Work to be completed
Switch every "expats" to "emigrants" in the lines below and change nothing else. Apply this to all the items, and leave the pictures out of your answer.

Supplied material
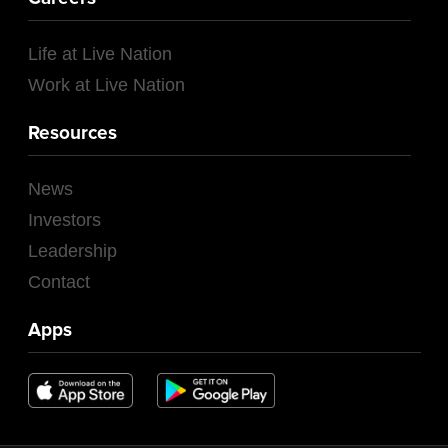
Life at Live Nation
Work at Live Nation
Resources
News
Investors
Leadership
Contact
Apps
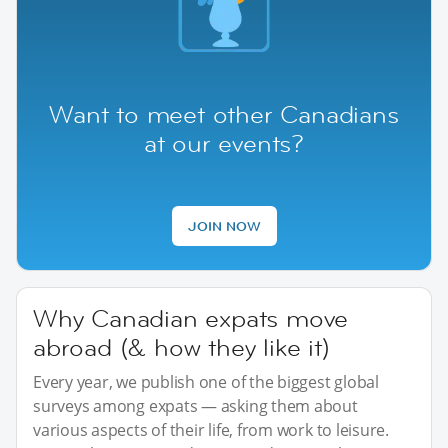
Want to meet other Canadians
at our events?
JOIN NOW
Why Canadian expats move
abroad (& how they like it)
Every year, we publish one of the biggest global
surveys among expats — asking them about
various aspects of their life, from work to leisure.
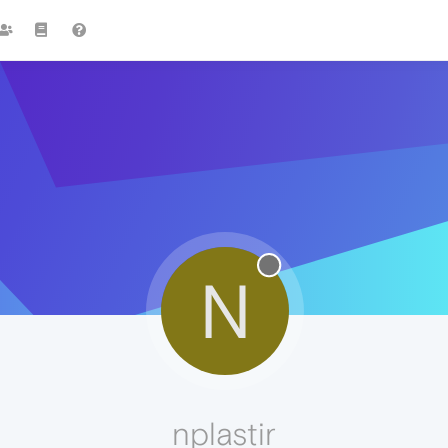
N
nplastir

Finished task
Life at Live Nation
Work at Live Nation
Resources
News
Investors
Leadership
Contact
Apps
Want to meet other Canadians
at our events?
JOIN NOW
Why Canadian emigrants move
abroad (& how they like it)
Every year, we publish one of the biggest global
surveys among emigrants — asking them about
various aspects of their life, from work to leisure.
N
nplastir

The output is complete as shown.